According to injury reports collected by the U.S. Consumer Product Safety Commission (CPSC), since December of 2002, yo-yo waterballs were responsible for 400 reported health incidents, 290 of which were classified as causing suffocation or strangulation. Furthermore, a safety investigation conducted by the U.S. CPSC found that yo-yo waterballs pose a potential risk of strangulation.
Yo-yo waterballs are currently banned in France, the United Kingdom, Luxembourg, Australia, Brazil, and Canada. In the United States, the toys have been banned in Illinois, Massachusetts and New Jersey. Consumer Reports rated yo-yo waterballs as "not acceptable", stating that the toy poses significant safety concerns. Lastly, in their annual survey of toy safety entitled, "Trouble in Toyland" (November 2005), the National Association of State Public Interest Research Groups recommended yo-yo waterballs be banned in the United States.

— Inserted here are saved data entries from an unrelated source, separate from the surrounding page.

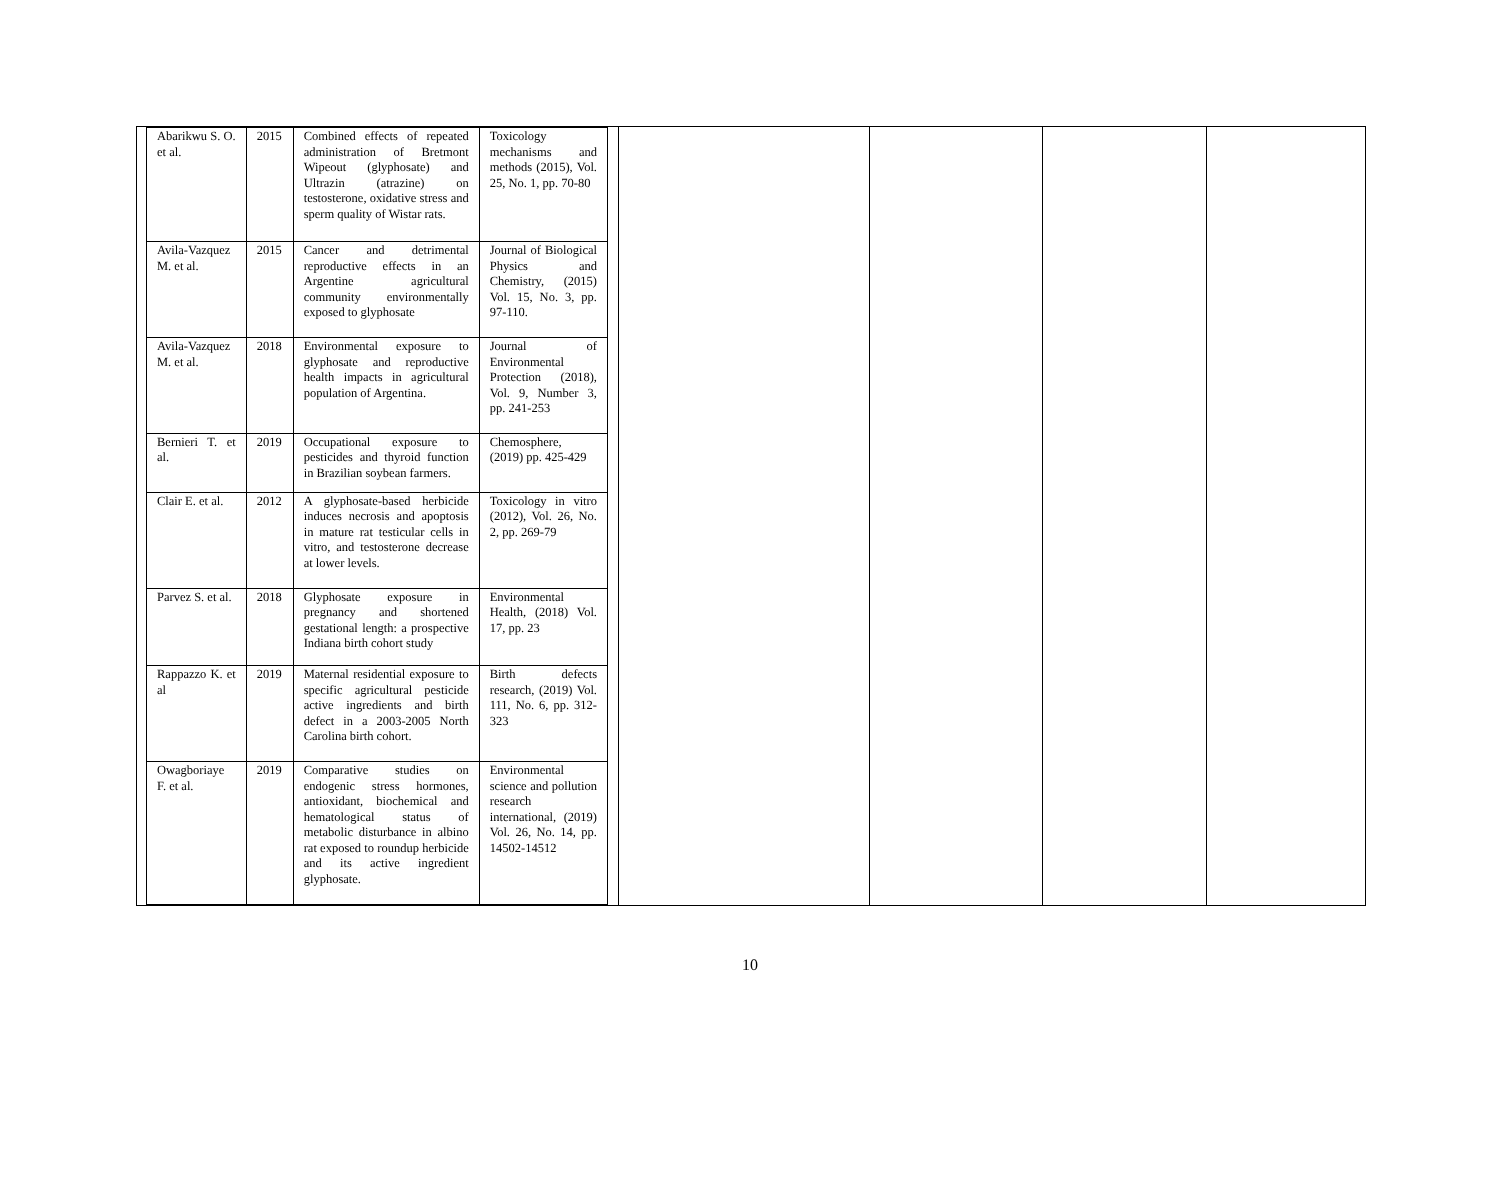| Abarikwu S. O. et al. | 2015 | Combined effects of repeated administration of Bretmont Wipeout (glyphosate) and Ultrazin (atrazine) on testosterone, oxidative stress and sperm quality of Wistar rats. | Toxicology mechanisms and methods (2015), Vol. 25, No. 1, pp. 70-80 |
| Avila-Vazquez M. et al. | 2015 | Cancer and detrimental reproductive effects in an Argentine agricultural community environmentally exposed to glyphosate | Journal of Biological Physics and Chemistry, (2015) Vol. 15, No. 3, pp. 97-110. |
| Avila-Vazquez M. et al. | 2018 | Environmental exposure to glyphosate and reproductive health impacts in agricultural population of Argentina. | Journal of Environmental Protection (2018), Vol. 9, Number 3, pp. 241-253 |
| Bernieri T. et al. | 2019 | Occupational exposure to pesticides and thyroid function in Brazilian soybean farmers. | Chemosphere, (2019) pp. 425-429 |
| Clair E. et al. | 2012 | A glyphosate-based herbicide induces necrosis and apoptosis in mature rat testicular cells in vitro, and testosterone decrease at lower levels. | Toxicology in vitro (2012), Vol. 26, No. 2, pp. 269-79 |
| Parvez S. et al. | 2018 | Glyphosate exposure in pregnancy and shortened gestational length: a prospective Indiana birth cohort study | Environmental Health, (2018) Vol. 17, pp. 23 |
| Rappazzo K. et al | 2019 | Maternal residential exposure to specific agricultural pesticide active ingredients and birth defect in a 2003-2005 North Carolina birth cohort. | Birth defects research, (2019) Vol. 111, No. 6, pp. 312-323 |
| Owagboriaye F. et al. | 2019 | Comparative studies on endogenic stress hormones, antioxidant, biochemical and hematological status of metabolic disturbance in albino rat exposed to roundup herbicide and its active ingredient glyphosate. | Environmental science and pollution research international, (2019) Vol. 26, No. 14, pp. 14502-14512 |
10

A leader in the fight to protect children from harmful products, Senator Alesi has lead the effort in Albany to push legislation aimed at children’s health. He is the sponsor of several bills that tackle the issue of removing lead from toys, novelty products, costume jewelry, candy, drinking water, and lunch boxes. Senator Alesi also has authored legislation that restricts the use of other dangerous chemicals, such as bisphenol-A and phthalates, in children’s products, as well as bills that require schools to use “green” cleaning products and environmentally safe playgrounds.
The legislation will go into effect 90 days from today.